There may be some clue in all the greetings that thread through this narrative. Gabriel, we are told ‘greets’ Mary – is this a message from a distance, (my mind strays to childhood telecommunications with two tin cans attached by a length of string) or does Mary receive God’s message with the ear of her heart, located within her very being?  Mary runs to the hill country to Elizabeth and ‘greets’ her with her good news; the child in Elizabeth’s womb has a sort of ‘quickening’ in her womb when he hears Mary’s greeting to Elizabeth. In the NT the word used for the greeting is ασπασμός, which can indeed mean a greeting, but also carries the meaning of a respectful embrace, or even a courteous kiss.

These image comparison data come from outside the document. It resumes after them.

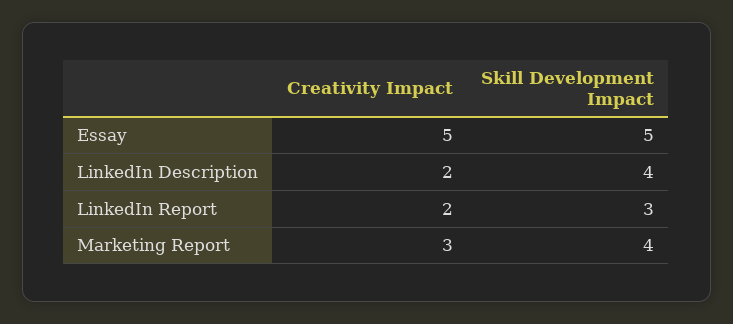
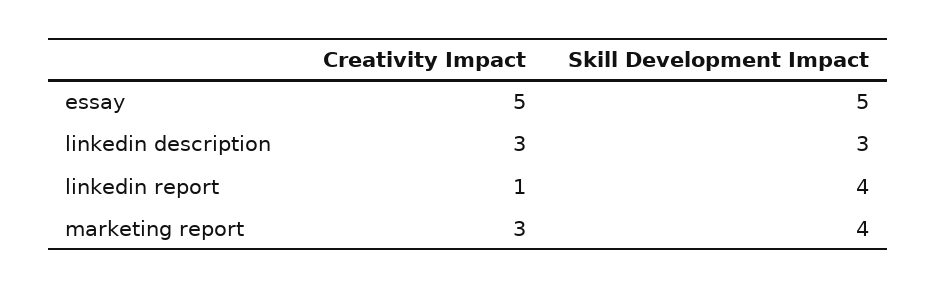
Creativity Impact, LinkedIn Description: 2 -> 3
Skill Development Impact, LinkedIn Description: 4 -> 3
Creativity Impact, LinkedIn Report: 2 -> 1
Skill Development Impact, LinkedIn Report: 3 -> 4

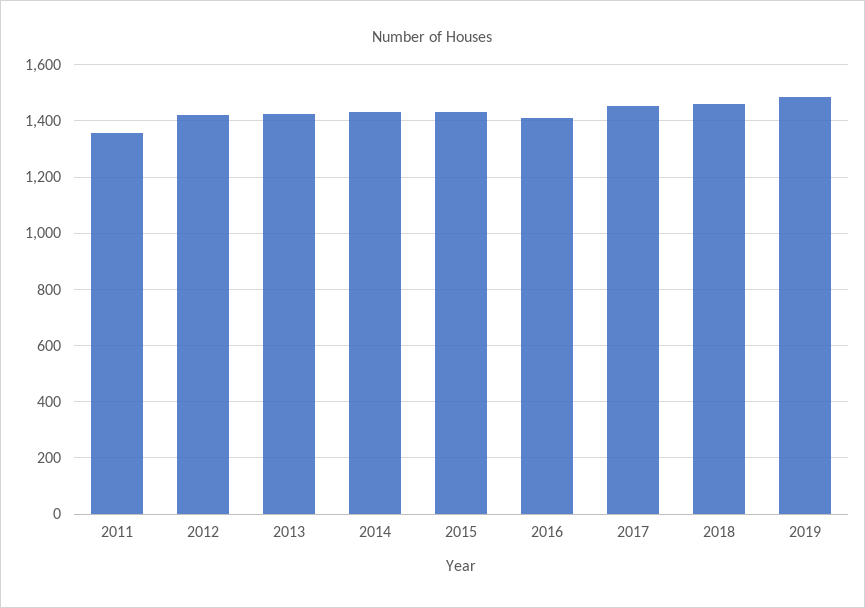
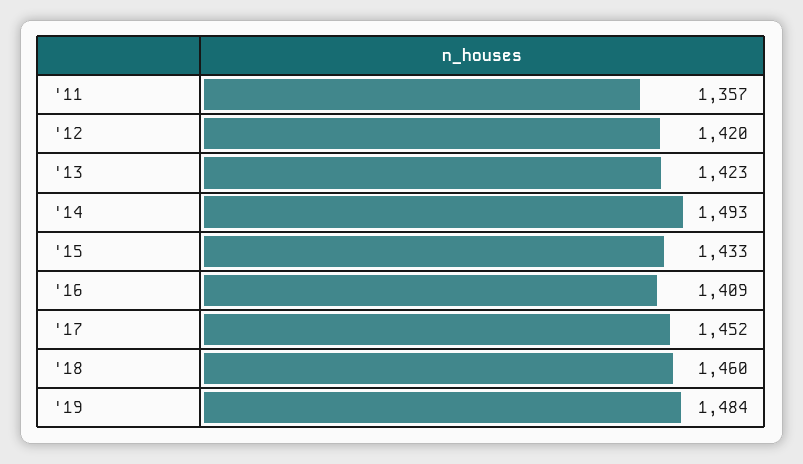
2014: 1425 -> 1493

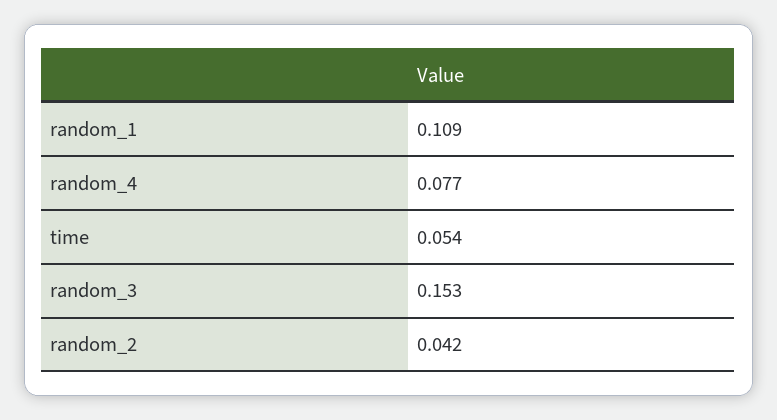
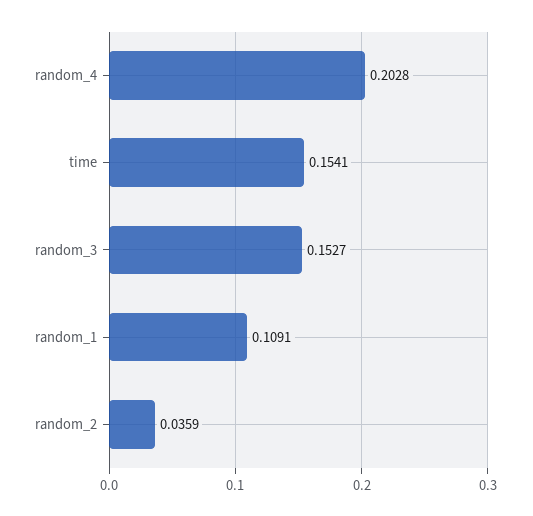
random_4: 0.077 -> 0.2028
time: 0.054 -> 0.1541
random_2: 0.042 -> 0.0359

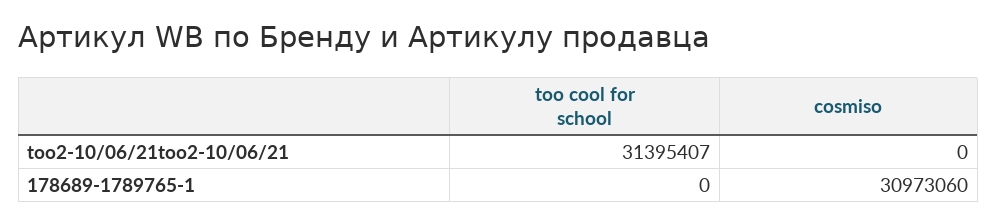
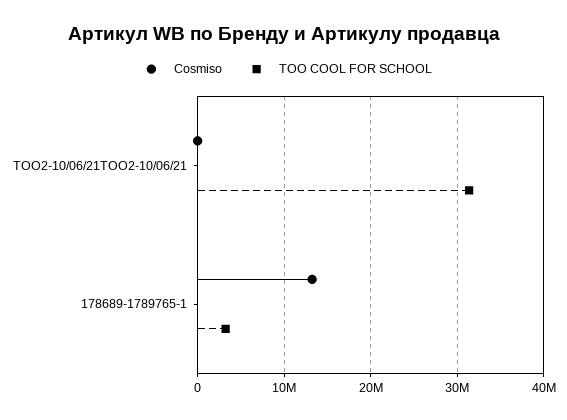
too cool for school, 178689-1789765-1: 0 -> 3000000
cosmiso, 178689-1789765-1: 30973060 -> 13000000

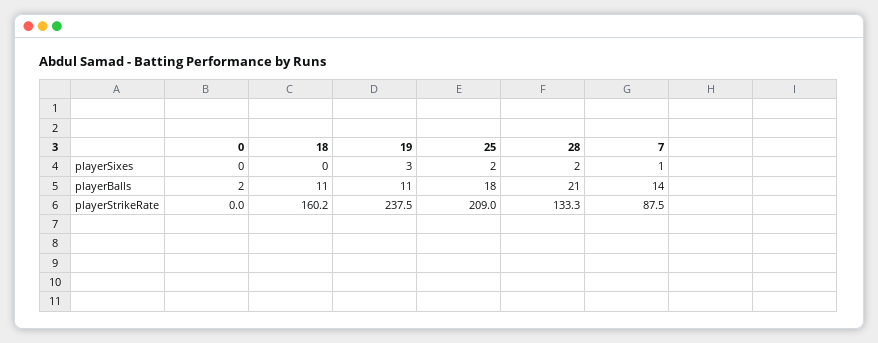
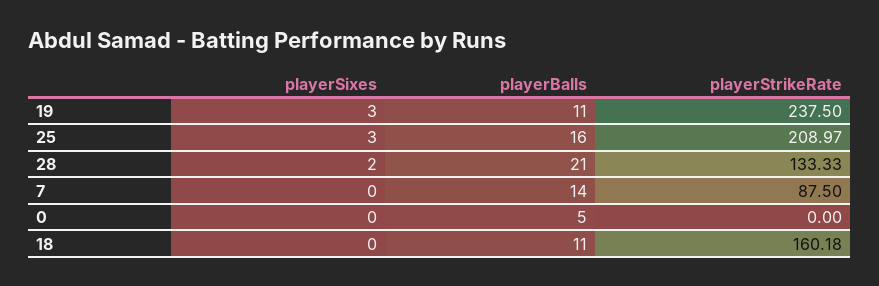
25, playerSixes: 2 -> 3
7, playerSixes: 1 -> 0
0, playerBalls: 2 -> 5
25, playerBalls: 18 -> 16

Icons of the visit of Blessed Mary to Elizabeth usually show them stretching out to embrace each other, or indeed hugging one another, and the normal human thing to do would be to share a kiss of friendship. Voice of greeting; embrace; kiss.

It is in this embrace, this hug, this physical contact that Elizabeth realizes the child in her womb is leaping with joy – this child we would later come to know and deeply appreciate as John the Baptizer, the hard face of challenge in this Advent season. In one and the same encounter between Mary and Elizabeth we also have the graceful face of Mary.

 

On this Sunday – on the threshold between Advent and Christmas – there is much to leave us puzzled; much that we have to ponder. Some may wish not to stop and ponder the narrative of Mary just at this moment – but I urge you, don’t let Christmas happen for you without feeling surprised, year after year after year.  As Elizabeth says in her encounter with her cousin, ‘Why has this happened to me,  that the mother of my Lord should come to me?’

 

Our perennial question is surely, why should this happen to us, that God becomes flesh and face in Jesus, born in Bethlehem as the prophet Micah foretold; why should this happen to me, that God in Christ should dwell in me, and that my face should be to others the face of Christ; and why should it happen to me, that Christ is in my neighbour, and showing himself in my neighbour’s face? We owe it to God and to ourselves to ponder this, and to experience how puzzling this divine and human truth really is!